Daily Energy Report
India’s gasoline consumption, Nigeria’s Dangote refinery, biofuels in Sweden, oil and gas discoveries in Zimbabwe, impact of Alberta’s fires on energy companies, and more
CHART OF THE DAY: India’s Gasoline Consumption Hit Record-High in March
India’s oil consumption hit a record high in March before declining in April to match historical trends. Figure (1) above shows that consumption in the first four months of this year was higher than the same period in previous years, including 2019 (before the COVID-19 pandemic).
EOA’s Main Takeaway
India’s gasoline consumption remains low relative to its economy and population and is expected to continue growing, despite higher taxes and the adoption of electric vehicles. Increased incomes and urbanization lead to a continuous increase in gasoline consumption.
India is one of the few countries in the world that has a large surplus refining capacity and exports petroleum products.
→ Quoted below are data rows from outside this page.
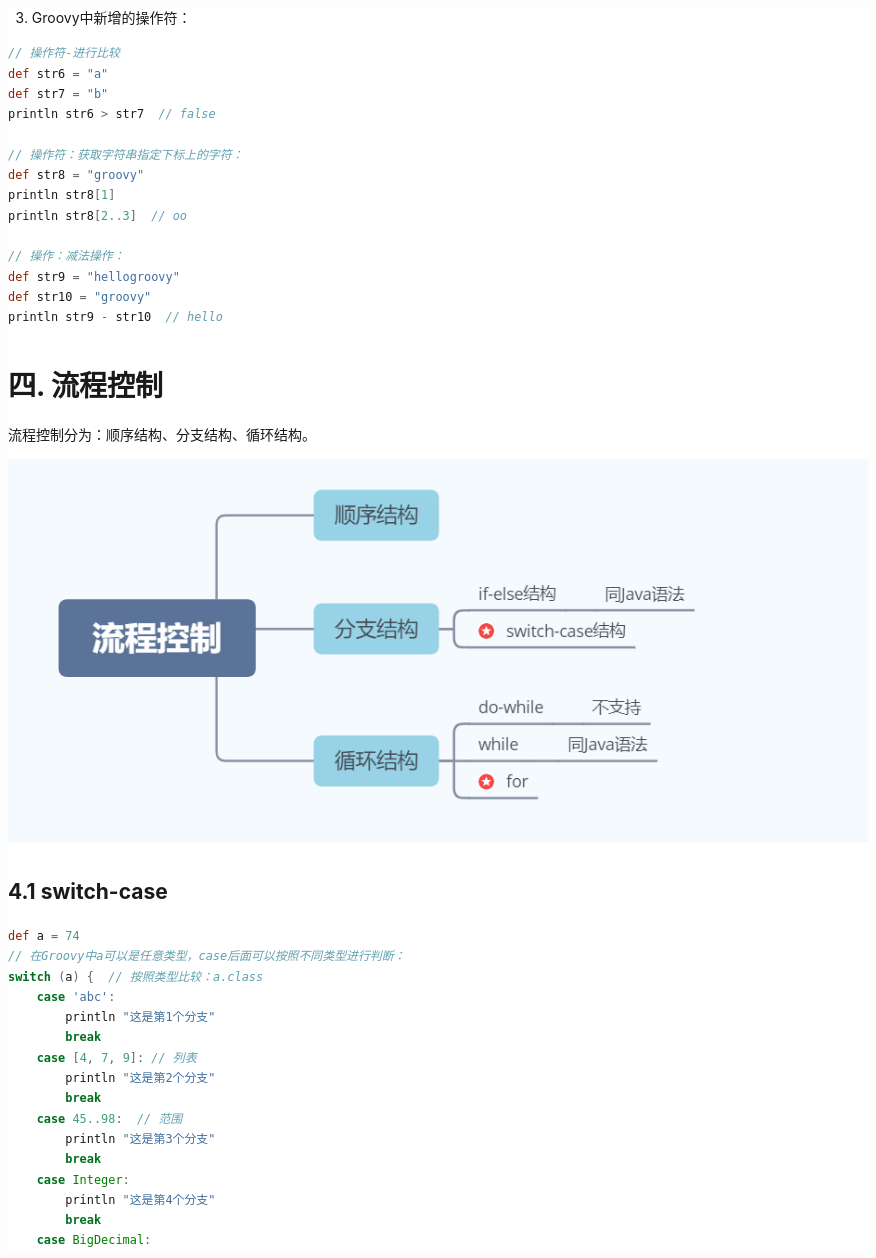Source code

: 3. Groovy中新增的操作符：

```groovy
// 操作符-进行比较
def str6 = "a"
def str7 = "b"
println str6 > str7  // false

// 操作符：获取字符串指定下标上的字符：
def str8 = "groovy"
println str8[1]
println str8[2..3]  // oo

// 操作：减法操作：
def str9 = "hellogroovy"
def str10 = "groovy"
println str9 - str10  // hello
```

# 四. 流程控制

流程控制分为：顺序结构、分支结构、循环结构。

![image.png](asset/image/6337cbe63e6649af9184e700ef5cb402.png)

## 4.1 switch-case

```groovy
def a = 74
// 在Groovy中a可以是任意类型，case后面可以按照不同类型进行判断：
switch (a) {  // 按照类型比较：a.class
    case 'abc':
        println "这是第1个分支"
        break
    case [4, 7, 9]: // 列表
        println "这是第2个分支"
        break
    case 45..98:  // 范围
        println "这是第3个分支"
        break
    case Integer:
        println "这是第4个分支"
        break
    case BigDecimal:
```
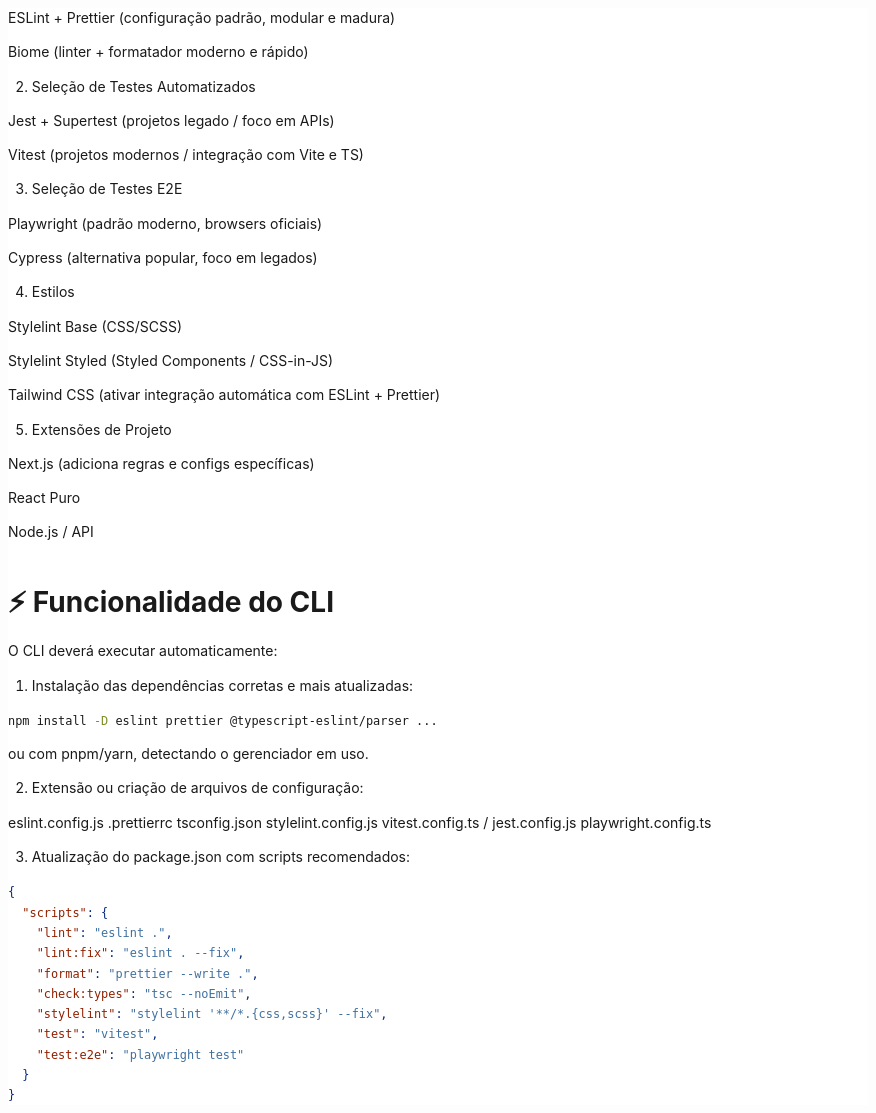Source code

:  ESLint + Prettier (configuração padrão, modular e madura)

 Biome (linter + formatador moderno e rápido)

2. Seleção de Testes Automatizados

 Jest + Supertest (projetos legado / foco em APIs)

 Vitest (projetos modernos / integração com Vite e TS)

3. Seleção de Testes E2E

 Playwright (padrão moderno, browsers oficiais)

 Cypress (alternativa popular, foco em legados)

4. Estilos

 Stylelint Base (CSS/SCSS)

 Stylelint Styled (Styled Components / CSS-in-JS)

 Tailwind CSS (ativar integração automática com ESLint + Prettier)

5. Extensões de Projeto

 Next.js (adiciona regras e configs específicas)

 React Puro

 Node.js / API

# ⚡ Funcionalidade do CLI

O CLI deverá executar automaticamente:

1. Instalação das dependências corretas e mais atualizadas:

```sh
npm install -D eslint prettier @typescript-eslint/parser ...
```

ou com pnpm/yarn, detectando o gerenciador em uso.

2. Extensão ou criação de arquivos de configuração:

eslint.config.js
.prettierrc
tsconfig.json
stylelint.config.js
vitest.config.ts / jest.config.js
playwright.config.ts

3. Atualização do package.json com scripts recomendados:

```json
{
  "scripts": {
    "lint": "eslint .",
    "lint:fix": "eslint . --fix",
    "format": "prettier --write .",
    "check:types": "tsc --noEmit",
    "stylelint": "stylelint '**/*.{css,scss}' --fix",
    "test": "vitest",
    "test:e2e": "playwright test"
  }
}
```
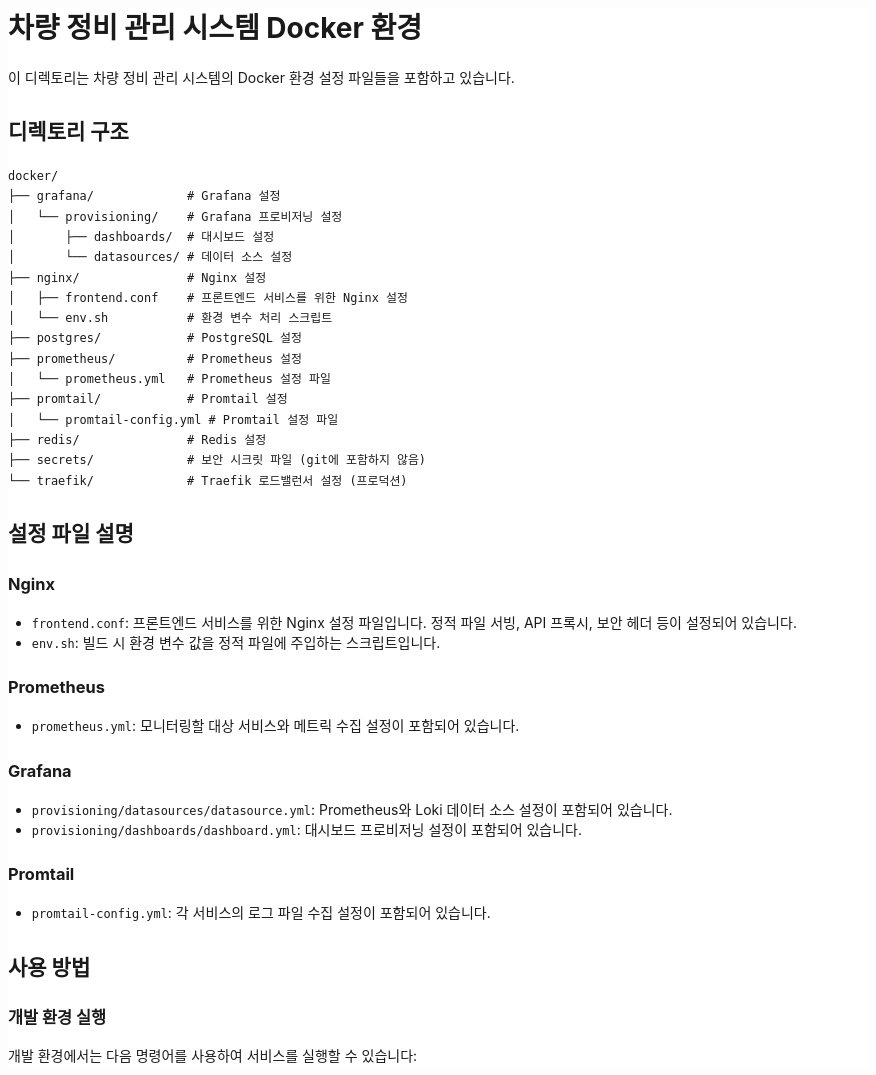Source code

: # 차량 정비 관리 시스템 Docker 환경

이 디렉토리는 차량 정비 관리 시스템의 Docker 환경 설정 파일들을 포함하고 있습니다.

## 디렉토리 구조

```
docker/
├── grafana/             # Grafana 설정
│   └── provisioning/    # Grafana 프로비저닝 설정
│       ├── dashboards/  # 대시보드 설정
│       └── datasources/ # 데이터 소스 설정
├── nginx/               # Nginx 설정
│   ├── frontend.conf    # 프론트엔드 서비스를 위한 Nginx 설정
│   └── env.sh           # 환경 변수 처리 스크립트
├── postgres/            # PostgreSQL 설정
├── prometheus/          # Prometheus 설정
│   └── prometheus.yml   # Prometheus 설정 파일
├── promtail/            # Promtail 설정
│   └── promtail-config.yml # Promtail 설정 파일
├── redis/               # Redis 설정
├── secrets/             # 보안 시크릿 파일 (git에 포함하지 않음)
└── traefik/             # Traefik 로드밸런서 설정 (프로덕션)
```

## 설정 파일 설명

### Nginx

- `frontend.conf`: 프론트엔드 서비스를 위한 Nginx 설정 파일입니다. 정적 파일 서빙, API 프록시, 보안 헤더 등이 설정되어 있습니다.
- `env.sh`: 빌드 시 환경 변수 값을 정적 파일에 주입하는 스크립트입니다.

### Prometheus

- `prometheus.yml`: 모니터링할 대상 서비스와 메트릭 수집 설정이 포함되어 있습니다.

### Grafana

- `provisioning/datasources/datasource.yml`: Prometheus와 Loki 데이터 소스 설정이 포함되어 있습니다.
- `provisioning/dashboards/dashboard.yml`: 대시보드 프로비저닝 설정이 포함되어 있습니다.

### Promtail

- `promtail-config.yml`: 각 서비스의 로그 파일 수집 설정이 포함되어 있습니다.

## 사용 방법

### 개발 환경 실행

개발 환경에서는 다음 명령어를 사용하여 서비스를 실행할 수 있습니다:
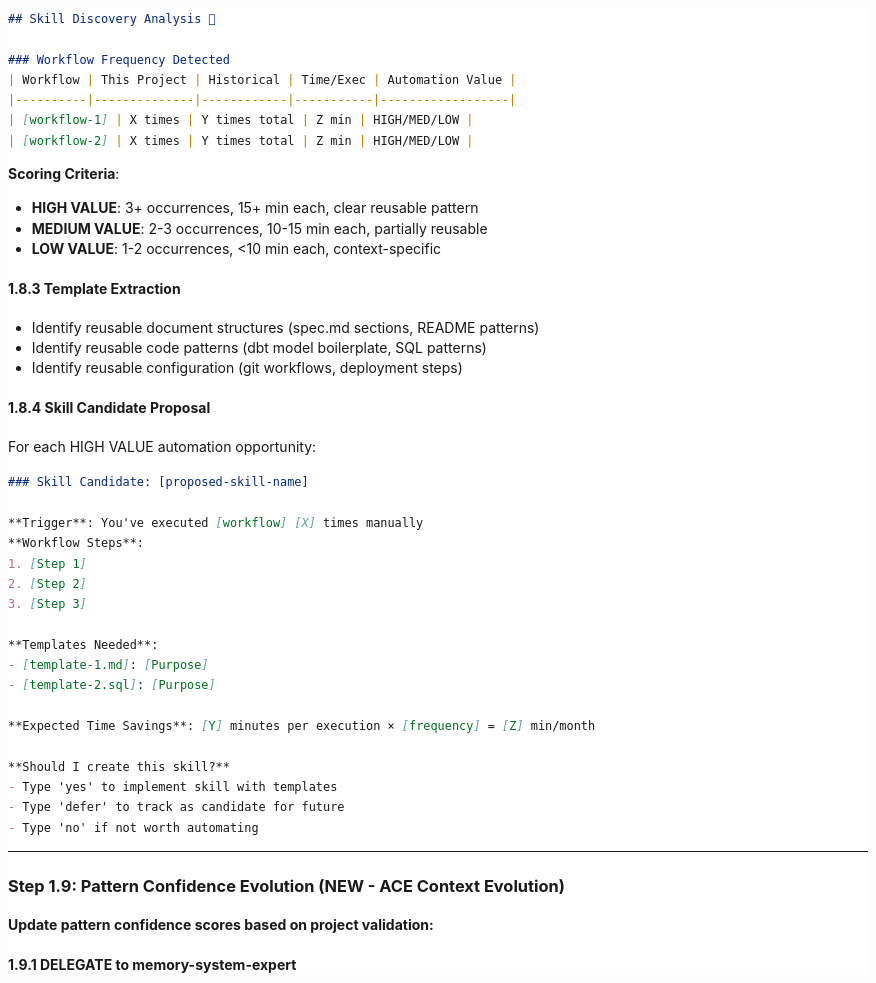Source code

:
 ```markdown
## Skill Discovery Analysis 🤖

### Workflow Frequency Detected
| Workflow | This Project | Historical | Time/Exec | Automation Value |
|----------|--------------|------------|-----------|------------------|
| [workflow-1] | X times | Y times total | Z min | HIGH/MED/LOW |
| [workflow-2] | X times | Y times total | Z min | HIGH/MED/LOW |
```

**Scoring Criteria**:
- **HIGH VALUE**: 3+ occurrences, 15+ min each, clear reusable pattern
- **MEDIUM VALUE**: 2-3 occurrences, 10-15 min each, partially reusable
- **LOW VALUE**: 1-2 occurrences, <10 min each, context-specific

#### 1.8.3 Template Extraction

- Identify reusable document structures (spec.md sections, README patterns)
- Identify reusable code patterns (dbt model boilerplate, SQL patterns)
- Identify reusable configuration (git workflows, deployment steps)

#### 1.8.4 Skill Candidate Proposal

For each HIGH VALUE automation opportunity:

```markdown
### Skill Candidate: [proposed-skill-name]

**Trigger**: You've executed [workflow] [X] times manually
**Workflow Steps**:
1. [Step 1]
2. [Step 2]
3. [Step 3]

**Templates Needed**:
- [template-1.md]: [Purpose]
- [template-2.sql]: [Purpose]

**Expected Time Savings**: [Y] minutes per execution × [frequency] = [Z] min/month

**Should I create this skill?**
- Type 'yes' to implement skill with templates
- Type 'defer' to track as candidate for future
- Type 'no' if not worth automating
```

---

### Step 1.9: Pattern Confidence Evolution (NEW - ACE Context Evolution)

**Update pattern confidence scores based on project validation:**

#### 1.9.1 DELEGATE to memory-system-expert
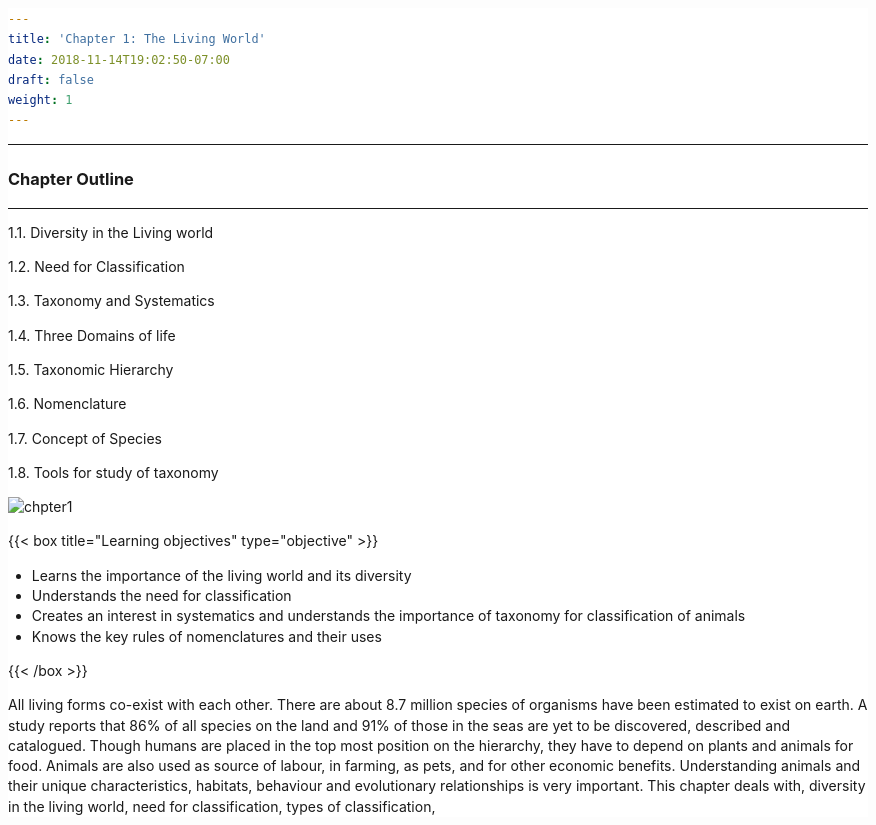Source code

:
 ```yaml
---
title: 'Chapter 1: The Living World'
date: 2018-11-14T19:02:50-07:00
draft: false
weight: 1
---
```

---

### Chapter Outline

---------------------


1.1. Diversity in the Living world

1.2. Need for Classification

1.3. Taxonomy and Systematics

1.4. Three Domains of life

1.5. Taxonomic Hierarchy

1.6. Nomenclature

1.7. Concept of Species

1.8. Tools for study of taxonomy


![chpter1](/books/biology/unit-1/zoology-livingworld/pic1.png )



{{< box title="Learning objectives" type="objective" >}}

* Learns the importance
of the living world and
its diversity
* Understands the need
for classification
* Creates an interest in systematics
and understands the importance
of taxonomy for classification of
animals
* Knows the key rules of nomenclatures
and their uses

{{< /box >}}




All living forms co-exist with each
other. There are about 8.7 million species
of organisms have been estimated to exist
on earth. A study reports that 86% of all
species on the land and 91% of those in the
seas are yet to be discovered, described and
catalogued. Though humans are placed in
the top most position on the hierarchy,
they have to depend on plants and animals 
for food. Animals are also used as source
of labour, in farming, as pets, and for other
economic benefits. Understanding animals
and their unique characteristics, habitats,
behaviour and evolutionary relationships
is very important. This chapter deals
with, diversity in the living world, need
for classification, types of classification,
However, the highest risk to oil consumption growth in India is government policy. For instance,
the government’s efforts to make supplies available to its people at reasonable prices, while imposing heavy taxes, increase the risks for future growth in gasoline consumption.
STORY OF THE DAY
On May 22, Nigeria is expected to commission its multi-billion-dollar Dangote refinery (650,000 b/d), according to a report by Reuters.
The refinery's construction began in 2016 by billionaire industrialist Aliko Dangote's Dangote Group to end Africa's biggest oil producer's dependence on oil product imports.
EOA’s Main Takeaway:
It has been our view since 2014 that the world is moving toward more competition in petroleum products and less competition in crude. The recent wave of refining projects around the world, including the Dangote, proves this point.
Historically, Nigeria has spent billions of dollars on imports of petroleum products due to the lack of refining capacity. The Dangote refinery is a welcome addition, and its success would encourage the private and public sectors to build more refineries.
Figure (2) below shows Nigeria’s gasoline consumption, which is expected to continuously grow in the coming years. However, it remains to be seen if it will decline, along with the consumption of other petroleum products as the government reduces subsidies.
NEWS OF THE DAY
According to a report by Reuters, a minority coalition in Sweden enjoying the support of right-wing anti-immigration Sweden Democrats has reached an agreement to reduce the amount of biofuel mixed with diesel and gasoline, an action they believe will reduce prices for drivers who find it difficult to afford such oil products.
Reuters noted that the coalition has "already cut taxes on fuel, increased tax breaks for people who drive to work, and ended subsidies for new electric vehicles."
The price of diesel is at around 20.3 Swedish crowns ($2.00) per liter while petrol currently costs 18.8 crowns, based on the report. According to the government, cutting the amount of biofuel will bring the cost of a liter of diesel down by 5.5 Swedish crowns, Reuters wrote.
Despite slashing prices for drivers, particularly those who live in the countryside, the move was criticized by the Swedish Environmental Protection Agency which said last month that cutting biofuel additives would affect efforts to reach net zero emissions by 2045, Reuters reported.